Liver Disease? Ward it off with coffee
New York: Consuming Coffee regularly may lower the risk of alcohol-related liver disease in men, a study claims.
“Our findings suggest a possible protective effect for coffee intake in alcohol consumers,” said study researcher Dr. Onni Niemelä, of Seinäjoki Central Hospital and the University of Tampere in Finland.
According to research published by the Mayo Clinic, heavy intake of this popular beverage coffee could lower the chance of contracting primary sclerosing cholangitis (PSC), an autoimmune liver disease in men who drink alcohol.
According to the study consuming coffee is not the way out of avoiding liver diseases reducing alcohol intake is the only way to avoid liver damage.
During the study nearly 19,000 Finnish men and women aged between 25 and 74 were asked thoroughly by the researchers about their coffee and alcohol consumption. Researchers even measured participants’ blood levels of the liver enzyme gamma-glutamyl transferase (GGT), a daily reported. Drinking alcohol regularly ups the level of GGT in blood. The level of GGT is always shown high in people with liver disease.
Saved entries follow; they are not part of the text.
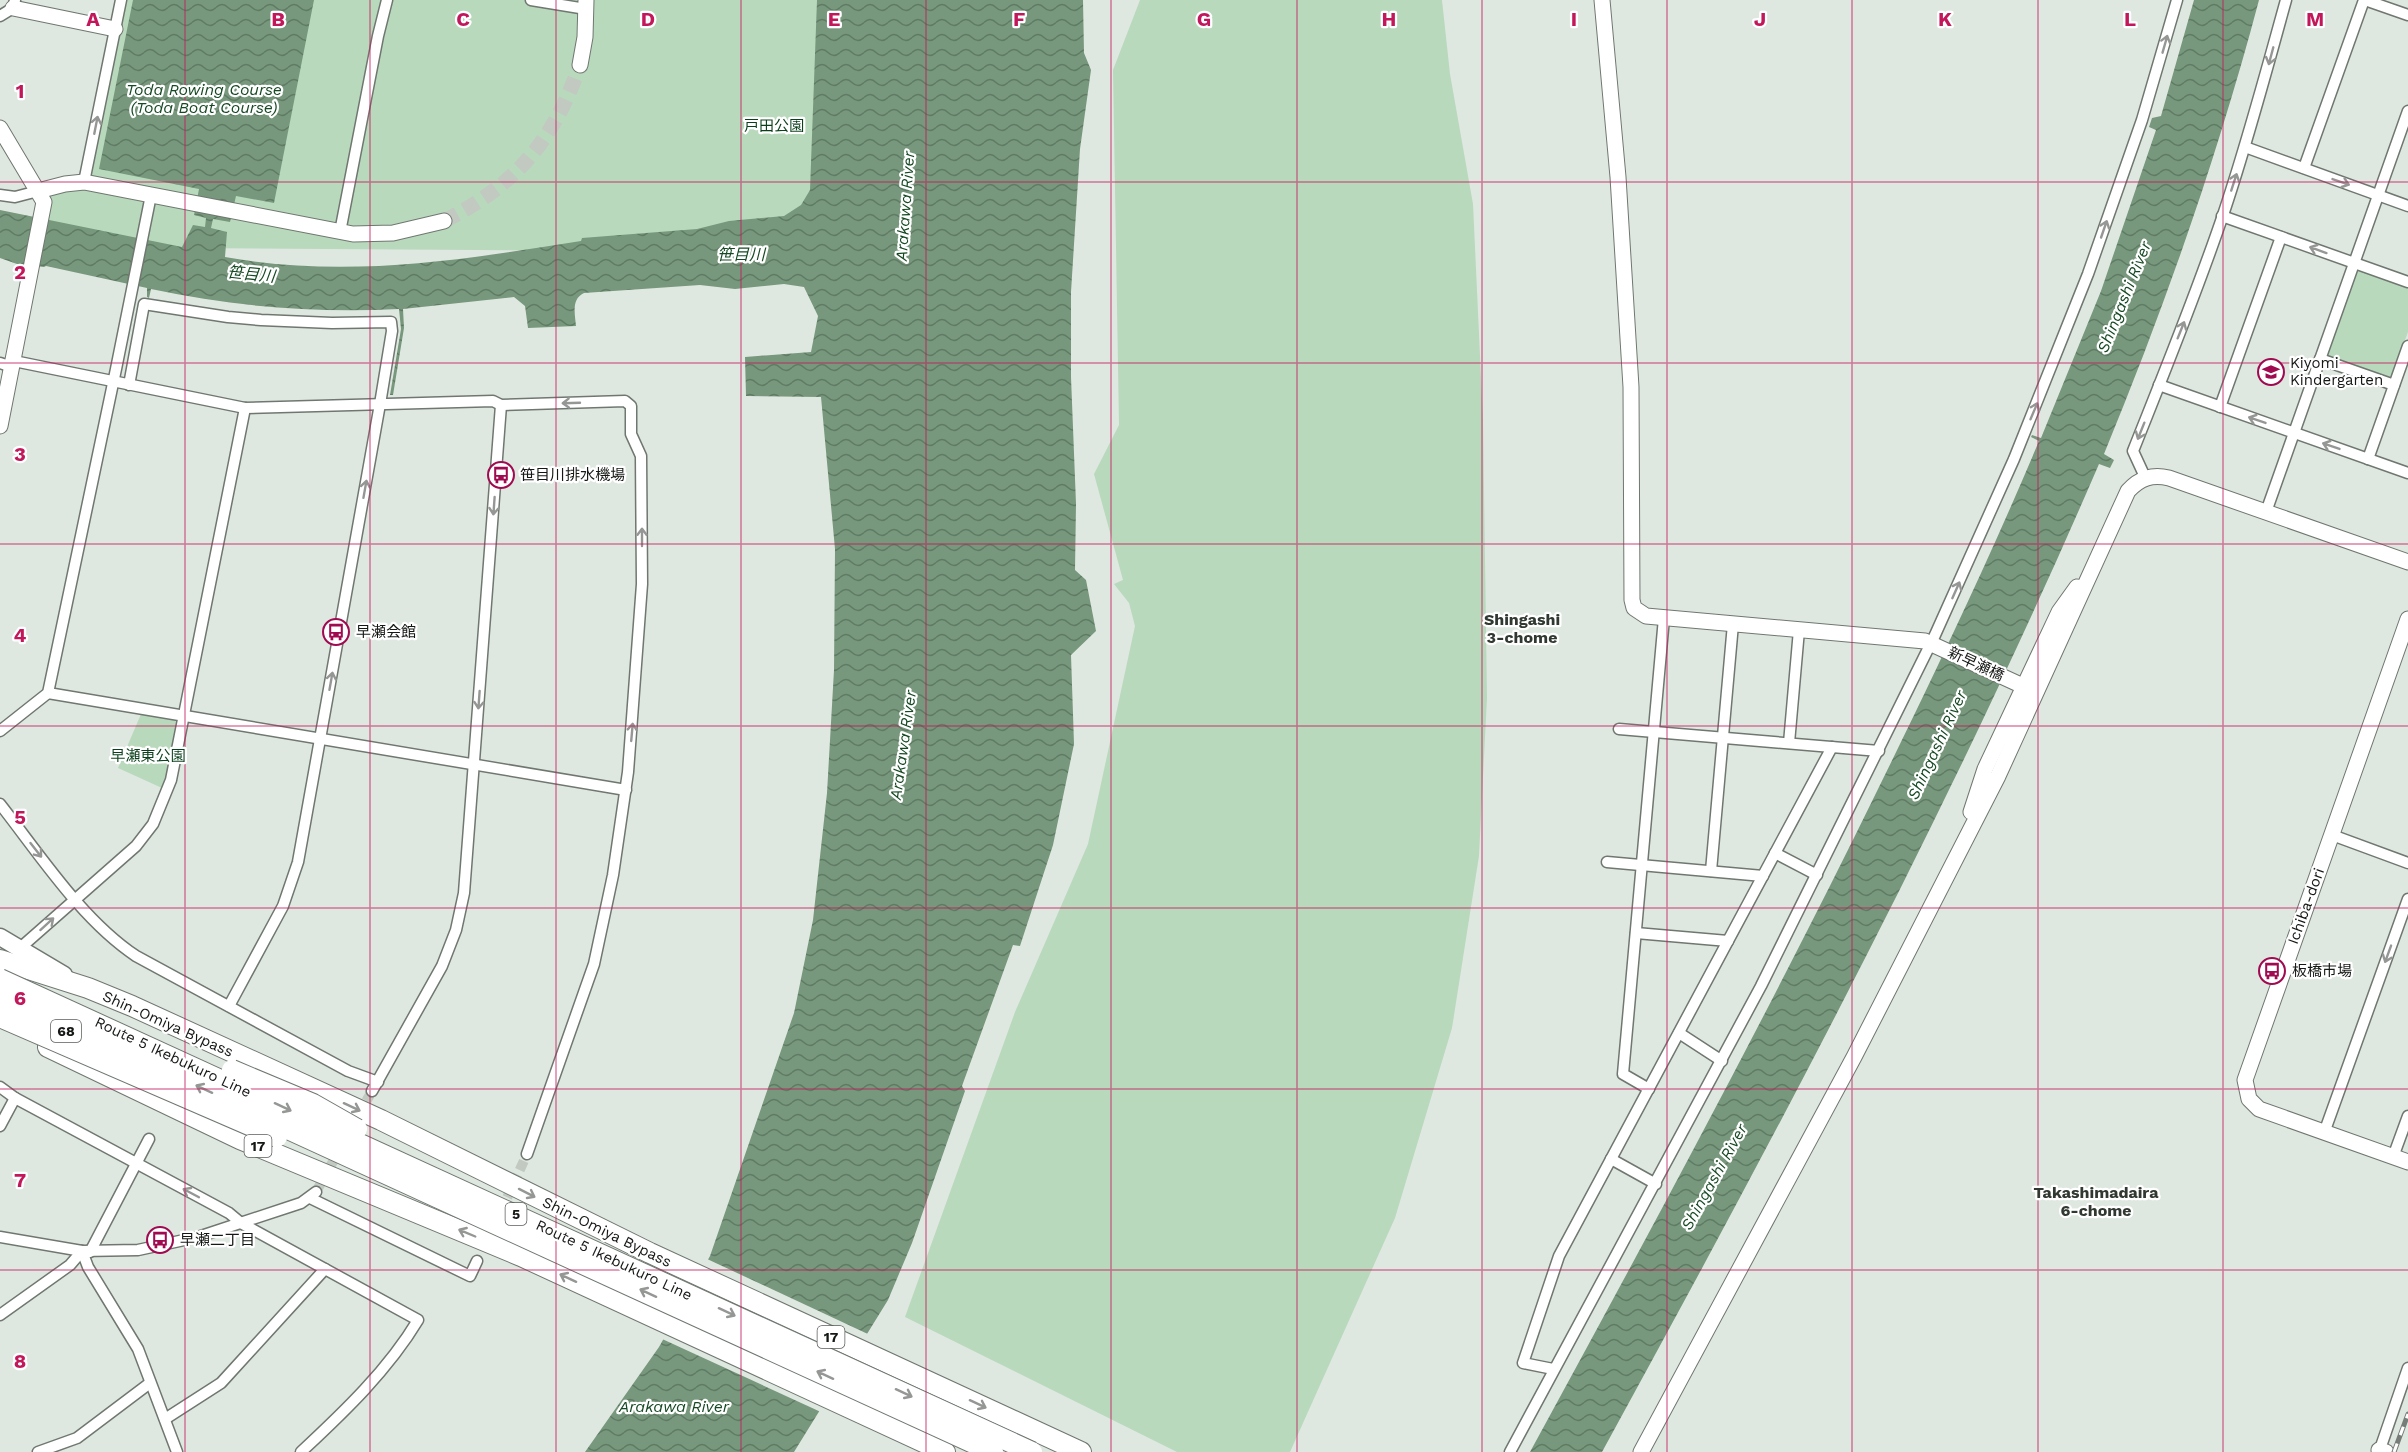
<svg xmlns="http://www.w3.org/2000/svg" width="2408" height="1452" viewBox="0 0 2408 1452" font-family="'Work Sans','Noto Sans JP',sans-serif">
  <defs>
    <pattern id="water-waves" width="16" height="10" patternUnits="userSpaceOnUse" patternTransform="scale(1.5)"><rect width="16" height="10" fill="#77987c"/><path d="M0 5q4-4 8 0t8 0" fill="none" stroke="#607b64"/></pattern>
  </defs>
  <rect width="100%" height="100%" fill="#dfe8e0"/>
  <g fill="#b9d9bd">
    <path d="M124,0H918L899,253L182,248L36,242L38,191L85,182Z"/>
    <path d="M1140,0H1442L1450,74L1473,204L1483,420L1487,698L1479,856L1452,1028L1395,1218L1290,1452H1177L905,1317L1015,1012L1088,844L1135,626L1129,603L1114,584L1123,580L1094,474L1119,425L1113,70Z"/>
    <path d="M2361,270L2408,287V332L2392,376L2386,379L2330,359L2327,353L2356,273Z"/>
    <path d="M141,714L178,721L166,777L162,788L118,768Z"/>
  </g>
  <g fill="url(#water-waves)">
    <path d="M133,0H314L274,203L236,196L230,222L213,219L211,228L227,232L225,257C347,279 461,260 581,241L582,238L697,229L729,221L784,216L801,205L810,190L817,0H1083L1084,53L1091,70L1080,149L1071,292V377L1076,504L1075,570L1086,580L1096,631L1071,655L1074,744L1053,845L1020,946L1013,945L962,1086L965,1091L912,1243L888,1300L794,1452H585L659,1347L710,1256L794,1013L813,920L827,793L834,670L835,549L821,397L746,396L745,357L811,352L818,316L804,287L784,284L735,289L700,285L584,293C571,299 575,314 576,326L528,328L525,306L514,297L403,309L404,328L393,395H390L401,329L399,309C314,313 235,307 151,289L149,298L147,297V288L46,266L44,267L17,264L0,258V210L182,247L193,225L205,227L206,218L194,215L199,189L99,169Z"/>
    <path d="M2194,0H2259C2218,155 2165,306 2104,454L2114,460L2110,468L2099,464C1953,803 1779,1129 1602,1452H1530C1650,1232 1769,1012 1879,787C1935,673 1990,558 2039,441L2031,437L2032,435L2041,438L2101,291L2156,130L2149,127L2152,118L2161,116Z"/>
  </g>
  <path fill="#dfe8e0" d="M705,1258L870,1335L823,1413L660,1338Z"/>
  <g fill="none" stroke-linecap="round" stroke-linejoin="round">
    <g stroke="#c1c9c1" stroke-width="10" stroke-dasharray="10 5" stroke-linecap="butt">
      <path d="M359,1114L372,1091"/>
      <path d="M316,1192L340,1149"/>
      <path d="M501,1211L527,1154"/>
    </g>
    <path stroke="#c1c9c1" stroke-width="15" stroke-dasharray="15 8" stroke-linecap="butt" d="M444,221C517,184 553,141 580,65"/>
    <defs>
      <g id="street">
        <path d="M531,0L586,9"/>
        <path d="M2365,0L2408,15"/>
        <path d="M0,16L13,8L15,0"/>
        <path d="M2245,147L2408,206"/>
        <path d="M2304,168L2364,0"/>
        <path d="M84,182L121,0"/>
        <path d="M0,195L15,197L38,191"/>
        <path d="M2222,216L2408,282"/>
        <path d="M340,232L378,36L387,0"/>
        <path d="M2320,359L2394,385"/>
        <path d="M0,363L6,365L14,361L245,408L493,401L501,405L625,401L631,406V434L641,456L642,584L628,772L613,875L594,964L527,1154"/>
        <path d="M129,385L144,304L228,317L261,320L332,323L391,322L392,331L380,404L298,862L283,906L229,1006"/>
        <path d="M2159,385L2408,473"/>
        <path d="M2220,407L2281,237"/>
        <path d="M2368,459L2408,346"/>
        <path d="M2145,477L2133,451C2164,373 2196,295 2223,215C2247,144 2266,72 2286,0"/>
        <path d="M2266,512L2408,111"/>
        <path d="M48,693L626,790"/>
        <path d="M1619,729L1879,751"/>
        <path d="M0,731L48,693L116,369L151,195"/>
        <path d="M1789,743L1799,630"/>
        <path d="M0,804C40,855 82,920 136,956L348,1071L378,1082"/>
        <path d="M2332,835L2408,863"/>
        <path d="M1775,853L1817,875"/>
        <path d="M1607,862L1763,876"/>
        <path d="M1711,871L1733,624"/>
        <path d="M1636,933L1728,941"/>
        <path d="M19,949L136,846L153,824L171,780L245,408"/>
        <path d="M1679,1033L1722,1061"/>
        <path d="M0,1087L15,1098L229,1213L241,1223L418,1320C388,1370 344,1412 301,1452"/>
        <path d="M1649,1089L1623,1074L1664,618"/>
        <path d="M372,1091L442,966L456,930L464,893L501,405"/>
        <path d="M0,1126L15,1098"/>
        <path d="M2324,1133L2408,899"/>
        <path d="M2393,1157L2408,1116"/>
        <path d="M1611,1159L1656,1184"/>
        <path d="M310,1198L470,1276L477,1261"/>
        <path d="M0,1237L82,1251L138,1250L198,1237L301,1203L316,1192"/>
        <path d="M82,1251L88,1267L138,1349L177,1452"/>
        <path d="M90,1252L149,1139"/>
        <path d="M0,1315L70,1265L82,1251"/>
        <path d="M1553,1369L1523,1363L1559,1256L1832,747"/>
        <path d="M165,1419L221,1383L325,1269"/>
        <path d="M38,1452L77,1438L150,1383"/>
        <path d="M1510,1452L1761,986L1935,635L2014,459L2088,274L2142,120L2177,0"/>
        <path d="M2379,1452L2408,1368"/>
      </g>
      <g id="secondary">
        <path d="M1602,0L1618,177L1631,387L1632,600L1634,608L1646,616L1925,641L2025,687"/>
        <path d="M13,8L115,29"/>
        <path d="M580,65L585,37L586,0"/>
        <path d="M0,128L44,202L0,426"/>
        <path d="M38,191L65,184L84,182L353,234L393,233L444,221"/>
        <path d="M2408,619L2245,1080L2249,1099L2259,1109L2408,1162"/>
        <path d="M1971,812L1985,769L2059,612L2077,587"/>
        <path d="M2379,1450L2386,1452"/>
        <path d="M1641,1452L1854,1057L1998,776L2128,491C2140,478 2152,474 2169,478L2408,562"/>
      </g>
      <path id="primary" d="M0,937L64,975"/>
      <g id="highway">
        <path d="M0,960L88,988L132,1006L381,1120L650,1253L1081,1452"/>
        <path d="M48,1047L240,1139L521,1256L945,1452"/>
      </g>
    </defs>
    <use href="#street" stroke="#6f7770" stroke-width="13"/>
    <use href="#secondary" stroke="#6f7770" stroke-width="17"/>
    <use href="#primary" stroke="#6f7770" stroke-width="19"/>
    <use href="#highway" stroke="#6f7770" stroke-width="22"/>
    <use href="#street" stroke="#fff" stroke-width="10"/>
    <use href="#secondary" stroke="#fff" stroke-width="15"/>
    <use href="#primary" stroke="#fff" stroke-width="16"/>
    <use href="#highway" stroke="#fff" stroke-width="20"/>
    <defs>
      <path id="rail" d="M2394,1452L2408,1414"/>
    </defs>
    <use href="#rail" stroke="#777d78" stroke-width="5"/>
    <use href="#rail" stroke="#fff" stroke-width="3" stroke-dasharray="9" stroke-linecap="butt"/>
    <defs>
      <g id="highway-bridge">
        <path d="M0,979L1032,1452"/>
        <path d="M0,997L993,1452"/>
        <path d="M0,1017L277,1137"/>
        <path d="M232,1070L313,1104L357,1129"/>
      </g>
    </defs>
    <use href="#highway-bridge" stroke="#6f7770" stroke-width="22" stroke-linecap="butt"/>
    <use href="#highway-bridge" stroke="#fff" stroke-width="20"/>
  </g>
  <defs><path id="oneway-shaft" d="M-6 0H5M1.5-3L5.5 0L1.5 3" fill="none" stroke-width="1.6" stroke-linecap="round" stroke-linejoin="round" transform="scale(1.5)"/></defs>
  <g stroke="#959795">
    <use href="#oneway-shaft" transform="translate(2165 44) rotate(-74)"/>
    <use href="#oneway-shaft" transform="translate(2271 56) rotate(105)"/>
    <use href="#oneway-shaft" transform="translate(96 125) rotate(-79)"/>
    <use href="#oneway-shaft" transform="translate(2234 182) rotate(-72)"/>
    <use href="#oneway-shaft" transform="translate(2341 182) rotate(19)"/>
    <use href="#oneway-shaft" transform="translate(2104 229) rotate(-71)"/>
    <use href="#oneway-shaft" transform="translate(2318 250) rotate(-160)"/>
    <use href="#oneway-shaft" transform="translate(2181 330) rotate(-68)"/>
    <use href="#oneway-shaft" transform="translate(571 403) rotate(178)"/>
    <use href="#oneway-shaft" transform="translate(2034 411) rotate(-67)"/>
    <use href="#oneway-shaft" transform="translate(2257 420) rotate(-161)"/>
    <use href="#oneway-shaft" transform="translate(2141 431) rotate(112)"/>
    <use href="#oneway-shaft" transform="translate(2331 446) rotate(-161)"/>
    <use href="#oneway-shaft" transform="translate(365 489) rotate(-80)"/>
    <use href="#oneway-shaft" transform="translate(494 506) rotate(94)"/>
    <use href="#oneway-shaft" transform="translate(642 537) rotate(-90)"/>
    <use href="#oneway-shaft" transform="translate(1956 590) rotate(-66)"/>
    <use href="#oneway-shaft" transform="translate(331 681) rotate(-80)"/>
    <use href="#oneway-shaft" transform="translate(479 700) rotate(94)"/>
    <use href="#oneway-shaft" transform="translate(632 732) rotate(-85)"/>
    <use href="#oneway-shaft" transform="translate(36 850) rotate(52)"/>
    <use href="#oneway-shaft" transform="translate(47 924) rotate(-42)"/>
    <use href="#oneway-shaft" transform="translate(2388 954) rotate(110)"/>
    <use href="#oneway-shaft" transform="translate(204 1089) rotate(-155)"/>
    <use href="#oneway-shaft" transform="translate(283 1107) rotate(25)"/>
    <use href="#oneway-shaft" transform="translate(352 1107) rotate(25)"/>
    <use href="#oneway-shaft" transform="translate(191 1193) rotate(-152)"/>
    <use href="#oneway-shaft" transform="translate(527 1193) rotate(27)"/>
    <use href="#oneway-shaft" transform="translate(467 1233) rotate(-157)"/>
    <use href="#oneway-shaft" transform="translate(568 1278) rotate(-155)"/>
    <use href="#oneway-shaft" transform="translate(648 1293) rotate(-155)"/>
    <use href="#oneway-shaft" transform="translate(727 1312) rotate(25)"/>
    <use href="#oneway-shaft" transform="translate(825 1375) rotate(-155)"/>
    <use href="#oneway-shaft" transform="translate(904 1393) rotate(25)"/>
    <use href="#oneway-shaft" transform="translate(978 1404) rotate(25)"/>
  </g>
  <path fill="none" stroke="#c2185b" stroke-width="1.5" stroke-opacity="0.55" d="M185,0V1452M370,0V1452M556,0V1452M741,0V1452M926,0V1452M1111,0V1452M1297,0V1452M1482,0V1452M1667,0V1452M1852,0V1452M2038,0V1452M2223,0V1452M0,182H2408M0,363H2408M0,544H2408M0,726H2408M0,908H2408M0,1089H2408M0,1270H2408"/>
  <defs>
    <symbol id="school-ring" viewBox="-11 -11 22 22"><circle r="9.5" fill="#fff" stroke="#9f0a50" stroke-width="1.5"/><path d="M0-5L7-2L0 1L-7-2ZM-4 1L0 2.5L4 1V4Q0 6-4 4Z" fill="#9f0a50"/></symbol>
    <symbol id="bus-ring" viewBox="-11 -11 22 22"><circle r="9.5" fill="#fff" stroke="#9f0a50" stroke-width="1.5"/><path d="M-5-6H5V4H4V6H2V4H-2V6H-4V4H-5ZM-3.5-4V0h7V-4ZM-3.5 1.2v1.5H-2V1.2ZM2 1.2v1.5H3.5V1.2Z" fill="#9f0a50"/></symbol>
  </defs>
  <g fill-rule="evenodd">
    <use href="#school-ring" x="2256" y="357" width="30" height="30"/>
    <use href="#bus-ring" x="486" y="460" width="30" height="30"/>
    <use href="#bus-ring" x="321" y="617" width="30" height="30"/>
    <use href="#bus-ring" x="2257" y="956" width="30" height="30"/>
    <use href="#bus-ring" x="145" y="1225" width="30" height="30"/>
  </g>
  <g text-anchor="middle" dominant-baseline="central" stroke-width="4.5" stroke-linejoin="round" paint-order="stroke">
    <g fill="#fff" stroke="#5a5d5a" stroke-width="1.5">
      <rect x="51" y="1020" width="30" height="22" rx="4.5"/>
      <rect x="244.5" y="1135" width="27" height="22" rx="4.5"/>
      <rect x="505.5" y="1203" width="21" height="22" rx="4.5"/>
      <rect x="817.5" y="1326" width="27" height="22" rx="4.5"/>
    </g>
    <g font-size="14" font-weight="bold" fill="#141714">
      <text x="66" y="1031">68</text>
      <text x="258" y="1146">17</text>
      <text x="516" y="1214">5</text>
      <text x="831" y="1337">17</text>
    </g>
    <g font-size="15" fill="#093f1a" stroke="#fff">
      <text x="774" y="126">戸田公園</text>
      <text x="148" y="756">早瀬東公園</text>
    </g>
    <g font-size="15" fill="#141714" stroke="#fff" text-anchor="start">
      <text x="2290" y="363">Kiyomi<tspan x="2290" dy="17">Kindergarten</tspan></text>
      <text x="520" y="475">笹目川排水機場</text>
      <text x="356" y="632">早瀬会館</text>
      <text x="2292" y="971">板橋市場</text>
      <text x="180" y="1240">早瀬二丁目</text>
    </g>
    <g font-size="15" fill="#141714" stroke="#fff">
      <text transform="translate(1976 664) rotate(25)">新早瀬橋</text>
      <text transform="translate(2306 906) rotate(-70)">Ichiba-dori</text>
      <text transform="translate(168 1024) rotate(24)">Shin-Omiya Bypass</text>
      <text transform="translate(173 1057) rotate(25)">Route 5 Ikebukuro Line</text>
      <text transform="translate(607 1232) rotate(26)">Shin-Omiya Bypass</text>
      <text transform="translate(614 1260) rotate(25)">Route 5 Ikebukuro Line</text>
    </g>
    <g font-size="16" font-style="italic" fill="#154923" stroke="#fff">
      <text x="204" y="89">Toda Rowing Course<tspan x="204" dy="18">(Toda Boat Course)</tspan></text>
      <text transform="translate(905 206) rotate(-86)">Arakawa River</text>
      <text x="741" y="254">笹目川</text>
      <text transform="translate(251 274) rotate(6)">笹目川</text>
      <text transform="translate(2124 297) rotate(-68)">Shingashi River</text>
      <text transform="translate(903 745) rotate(-82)">Arakawa River</text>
      <text transform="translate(1937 745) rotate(-65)">Shingashi River</text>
      <text transform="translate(1714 1177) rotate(-61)">Shingashi River</text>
      <text x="674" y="1406">Arakawa River</text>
    </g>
    <g font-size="16" font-weight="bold" fill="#303831" stroke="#fff">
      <text x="1522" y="619">Shingashi<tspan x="1522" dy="18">3-chome</tspan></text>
      <text x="2096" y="1192">Takashimadaira<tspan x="2096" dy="18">6-chome</tspan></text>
    </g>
  </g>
  <g font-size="20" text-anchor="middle" font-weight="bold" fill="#c2185b" stroke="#fff" stroke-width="4.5" stroke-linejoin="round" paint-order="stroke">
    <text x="93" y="26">A</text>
    <text x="278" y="26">B</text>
    <text x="463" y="26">C</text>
    <text x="648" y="26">D</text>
    <text x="834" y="26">E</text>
    <text x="1019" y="26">F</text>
    <text x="1204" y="26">G</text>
    <text x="1389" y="26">H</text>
    <text x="1574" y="26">I</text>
    <text x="1760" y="26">J</text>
    <text x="1945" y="26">K</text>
    <text x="2130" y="26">L</text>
    <text x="2315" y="26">M</text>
    <text x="20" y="98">1</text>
    <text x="20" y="279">2</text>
    <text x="20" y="461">3</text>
    <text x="20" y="642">4</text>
    <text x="20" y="824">5</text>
    <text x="20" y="1005">6</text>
    <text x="20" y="1187">7</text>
    <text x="20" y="1368">8</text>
  </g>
</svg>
Reportedly, men who drink average 3.5 alcoholic drinks daily has the highest level of GGT enzyme about three times higher than persons who don’t consume alcohol in their blood.
The level of GGT was found lower in men who drank both alcohol and coffee than those who only drank alcohol. Drinking five cups of coffee daily showed 50 percent reduction in GGT compared with men who avoided coffee, study said. But tea was not found to be associated with a decreased risk of liver cirrhosis. Surprisingly when it comes to female alcohol drinkers researchers did not find any notable relation between coffee consumption and GGT level.
The study was published in the journal Alcohol and Alcoholism.